(Beginning of Source data)
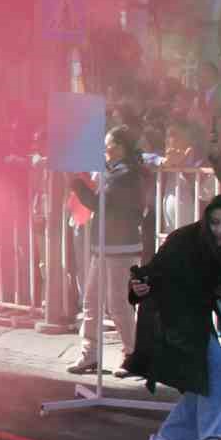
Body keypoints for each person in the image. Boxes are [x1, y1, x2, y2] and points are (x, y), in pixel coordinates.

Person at [124, 196, 221, 440]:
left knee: (204, 376)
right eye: (215, 222)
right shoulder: (184, 240)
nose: (220, 230)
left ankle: (169, 437)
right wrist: (139, 286)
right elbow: (149, 272)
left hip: (196, 315)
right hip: (168, 312)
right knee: (214, 367)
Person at [67, 126, 147, 375]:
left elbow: (100, 204)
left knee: (118, 304)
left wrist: (76, 184)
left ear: (121, 147)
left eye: (109, 145)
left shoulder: (127, 175)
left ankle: (132, 355)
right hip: (103, 246)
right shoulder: (112, 172)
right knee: (91, 301)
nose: (105, 149)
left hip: (121, 248)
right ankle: (90, 355)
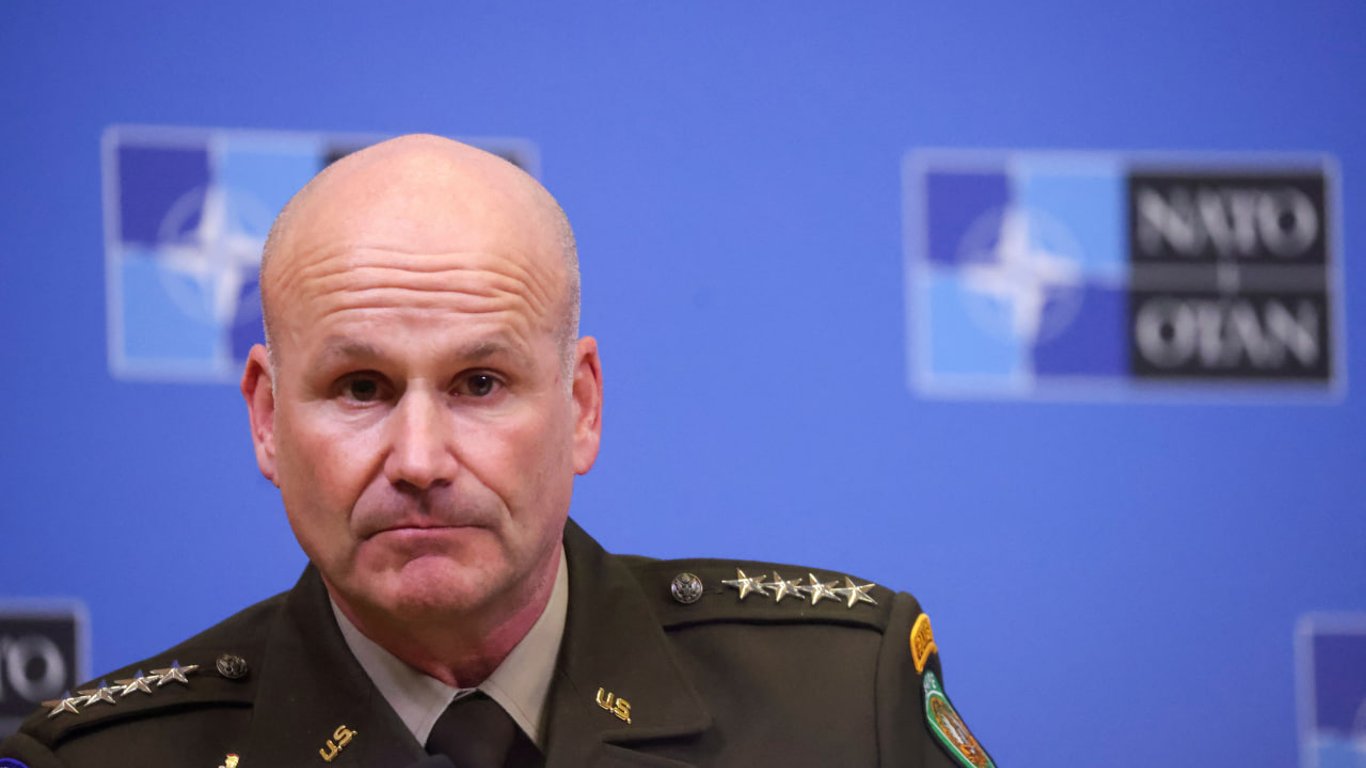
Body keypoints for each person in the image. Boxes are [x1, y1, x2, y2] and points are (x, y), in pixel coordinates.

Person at [0, 135, 992, 768]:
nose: (419, 458)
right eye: (360, 388)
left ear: (582, 406)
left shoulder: (840, 704)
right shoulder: (102, 760)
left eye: (479, 384)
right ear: (266, 417)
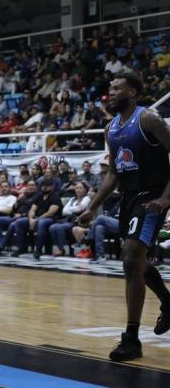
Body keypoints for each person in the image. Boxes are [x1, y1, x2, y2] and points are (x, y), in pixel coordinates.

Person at [77, 72, 170, 361]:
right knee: (134, 262)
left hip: (153, 197)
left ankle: (131, 339)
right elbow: (113, 174)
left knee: (131, 258)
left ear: (133, 92)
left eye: (117, 87)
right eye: (109, 87)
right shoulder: (111, 129)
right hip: (129, 198)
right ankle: (168, 301)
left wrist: (166, 198)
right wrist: (92, 206)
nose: (111, 91)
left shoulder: (149, 119)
(End of Source data)
* _Problem details_
Output only the lines running from the one containing "right hip: (103, 246)" to the end of the records, inclusive and exact; skip the pictures.

* _Response_
right hip: (103, 246)
right shoulder: (112, 172)
right knee: (91, 301)
nose: (105, 149)
left hip: (121, 248)
right ankle: (90, 355)
Body keypoints for each person in the image. Boxes are [x1, y1, x2, y2] and points are (x, y), in pixel coordinates.

Person at [0, 135, 992, 768]:
nose: (419, 458)
right eye: (360, 388)
left ear: (582, 406)
left shoulder: (840, 704)
right shoulder: (102, 760)
left eye: (479, 384)
right ear: (266, 417)
Body keypoints for each person in the image. Boxes are [x1, y1, x2, y2] and points are (x, y), in pixel coordinates.

Person at [77, 72, 170, 361]:
right knee: (134, 262)
left hip: (153, 197)
left ankle: (131, 339)
right elbow: (113, 174)
left knee: (131, 258)
left ear: (133, 92)
left eye: (117, 87)
right eye: (109, 87)
right shoulder: (111, 129)
right hip: (129, 198)
right ankle: (168, 301)
left wrist: (166, 198)
right wrist: (92, 206)
nose: (111, 91)
left shoulder: (149, 119)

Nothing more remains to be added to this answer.